MEMÓRIA DA FAMÍLIA
GUIMARAENS/Folha - 3.3.2001
Citava-se o bardo por dá lá aquela palha
NINA DE GUIMARÃES HORTA (foto)
COLUNISTA DA FOLHA
Meu
avô, Arthur da Costa Guimarães, era o irmão pragmático de Afonso. O
engenheiro, professor catedrático de estabilidade das construções, que escrevia
livros sobre pontes, empuxo de terras e muros de arrimo e que ameaçava os filhos
de porão, pão e água se ousassem um único soneto.
De que tinha medo o avô Arthur? Com certeza da vida difícil do irmão, do
solitário de Mariana. "Tu que vais plantar açucenas e lírios bem sabes que
afinal só colherás martírios."
Não sei da religião de Alphonsus. Meu avô, meu pai e meus tios não falavam em
Deus, mas foi por meio deles que ouvi as primeiras sonoridades místicas do poeta.
Os círios, os lírios, a pobre lua nova tão pequena, a catedral ebúrnea dos
seus sonhos toda branca de luz, a mão cujas veias azuis parecem feitas da mesma
essência astral dos óleos bentos. E cinamomos, muitos cinamomos.

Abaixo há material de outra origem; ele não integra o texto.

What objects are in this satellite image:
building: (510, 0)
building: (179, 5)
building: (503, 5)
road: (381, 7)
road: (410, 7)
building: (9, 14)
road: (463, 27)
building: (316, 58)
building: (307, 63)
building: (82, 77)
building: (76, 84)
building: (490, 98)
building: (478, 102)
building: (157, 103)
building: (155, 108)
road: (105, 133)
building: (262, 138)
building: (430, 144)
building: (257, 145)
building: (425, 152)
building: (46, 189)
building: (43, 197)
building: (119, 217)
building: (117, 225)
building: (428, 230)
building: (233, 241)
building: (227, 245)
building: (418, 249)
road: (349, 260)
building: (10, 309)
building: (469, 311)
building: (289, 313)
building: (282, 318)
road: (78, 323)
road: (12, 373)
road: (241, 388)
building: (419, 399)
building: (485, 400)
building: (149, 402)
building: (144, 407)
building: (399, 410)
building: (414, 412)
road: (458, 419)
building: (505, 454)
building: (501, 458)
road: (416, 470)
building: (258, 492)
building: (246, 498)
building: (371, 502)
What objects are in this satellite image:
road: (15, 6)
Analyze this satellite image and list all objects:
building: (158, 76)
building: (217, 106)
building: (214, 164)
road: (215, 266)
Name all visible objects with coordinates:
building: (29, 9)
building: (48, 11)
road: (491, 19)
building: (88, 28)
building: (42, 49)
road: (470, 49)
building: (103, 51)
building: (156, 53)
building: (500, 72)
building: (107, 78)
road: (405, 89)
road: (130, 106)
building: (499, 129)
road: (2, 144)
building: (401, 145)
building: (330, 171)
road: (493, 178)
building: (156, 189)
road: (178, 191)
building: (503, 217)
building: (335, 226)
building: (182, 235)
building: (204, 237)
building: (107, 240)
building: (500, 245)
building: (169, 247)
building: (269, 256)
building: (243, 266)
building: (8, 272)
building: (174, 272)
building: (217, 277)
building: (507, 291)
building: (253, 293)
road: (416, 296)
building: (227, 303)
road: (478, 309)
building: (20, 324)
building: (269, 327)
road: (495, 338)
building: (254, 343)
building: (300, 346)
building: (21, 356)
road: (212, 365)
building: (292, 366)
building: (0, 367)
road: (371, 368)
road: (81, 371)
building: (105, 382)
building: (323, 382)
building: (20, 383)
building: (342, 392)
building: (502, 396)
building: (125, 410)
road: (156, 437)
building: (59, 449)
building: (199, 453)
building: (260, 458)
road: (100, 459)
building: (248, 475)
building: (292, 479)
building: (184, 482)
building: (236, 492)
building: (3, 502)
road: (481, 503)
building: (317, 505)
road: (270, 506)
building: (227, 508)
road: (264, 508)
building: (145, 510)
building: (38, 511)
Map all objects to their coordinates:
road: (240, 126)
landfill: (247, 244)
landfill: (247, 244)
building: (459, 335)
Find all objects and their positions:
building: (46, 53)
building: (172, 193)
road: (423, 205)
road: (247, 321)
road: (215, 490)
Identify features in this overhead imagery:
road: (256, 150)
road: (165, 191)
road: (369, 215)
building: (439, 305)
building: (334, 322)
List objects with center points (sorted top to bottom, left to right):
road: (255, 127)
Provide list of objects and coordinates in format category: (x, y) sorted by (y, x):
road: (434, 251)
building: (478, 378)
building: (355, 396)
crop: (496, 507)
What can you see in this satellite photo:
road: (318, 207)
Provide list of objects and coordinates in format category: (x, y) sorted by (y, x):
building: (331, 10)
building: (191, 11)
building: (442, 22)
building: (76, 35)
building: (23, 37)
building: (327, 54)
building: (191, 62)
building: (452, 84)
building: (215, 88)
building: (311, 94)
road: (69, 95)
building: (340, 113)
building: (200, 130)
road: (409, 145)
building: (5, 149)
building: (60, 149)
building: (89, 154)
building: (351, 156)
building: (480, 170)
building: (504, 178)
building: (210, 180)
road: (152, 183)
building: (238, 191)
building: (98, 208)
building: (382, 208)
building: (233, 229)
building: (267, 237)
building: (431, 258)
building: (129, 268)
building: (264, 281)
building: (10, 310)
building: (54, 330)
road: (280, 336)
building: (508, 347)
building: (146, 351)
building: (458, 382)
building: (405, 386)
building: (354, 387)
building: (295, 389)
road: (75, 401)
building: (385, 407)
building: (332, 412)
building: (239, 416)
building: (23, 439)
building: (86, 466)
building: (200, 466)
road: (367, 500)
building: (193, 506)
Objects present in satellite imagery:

As histórias que escutava quando pequena não eram da Branca de Neve. Ou até que
eram, por causa das brancas mortalhas e do brasão dos avós, "campo de neve
onde agoniza um coração".
A heroína, a princesa, figura principal da saga familiar sempre foi Constancinha,
filha de Bernardo Guimarães, a prima e noiva morta de Alphonsus. Minha mãe, que
conhecia Zenaide, a mulher verdadeira, de carne e osso, torcia o nariz para aquela
noiva que não se enterrava jamais. "Ela tossia, pelos ninhos cantava a
noite, toda luar. S. Bom Jesus de Matozinhos olhava-a como que a chorar..."
E o quarto dos noivos?, perguntávamos, sem ar. "Em frente ao leito dos
amores nossos, uma caveira a rir eternamente, nos braços de uma cruz talhada em
ossos."
Confundíamos um pouco a noiva com Ismália enlouquecida, posta na torre a sonhar.
Sua alma subiu ao céu, seu corpo desceu ao mar, e era tudo mais ou menos a mesma
coisa.
Crescemos. Santo de casa não faz milagre e citava-se o bardo corriqueiramente,
por dá lá aquela palha.
Se houvesse uma suspeita de um perigo no ar, falência, doença, marido traído,
era de praxe declamar em voz soturna, "E o sino geme em lúgubres responsos:
Pobre Alphonsus! Pobre Alphonsus!".
Nas horas de depressão, desânimo, xícara quebrada, comida queimada, "Ah,
se chegasse em breve o dia incerto!".
Diante de uma pedra no caminho, de uma topada no dedão, de uma empregada maluca,
"Satan, va-t-en! Va-t-en, Satan!"
Hoje me intrigo como vicejou, naqueles cafundós de Mariana, um senhor Alphonsus
com tanto misticismo nas veias, tantas palavras esdrúxulas na cabeça, tanto
Verlaine no bestunto, tanto francês perfeito, tantas referências fora de seu
mundo. Como diria seu irmão Arthur. Muita novela nesta cachimônia!!! Va-t-en,
Satan! Satan, va-t-en!
Das virgens mortas passamos para a deliciosa galinha cega de João Alphonsus, para
a escrava Isaura, Rosaura, a enjeitada, o Ermitão de Muquém.
Sabendo, cúmplices, que por trás de todos os livros da estante, escondido das
crianças ficava "O Elixir do Pajé", muito, muito mais sintonizado ao
gosto dos homens da família.
Com ancestrais tão letrados, tios, tias, sobrinhos e sobrinhas se correspondiam
furiosamente à falta dos sonetos. Imagino que, se colecionadas, essas cartas
fariam a obra mais divertida e bem escrita da família Guimarães. Dos Guimarães
do copo, como se autodenominavam. Sinceramente, não imagino o porquê.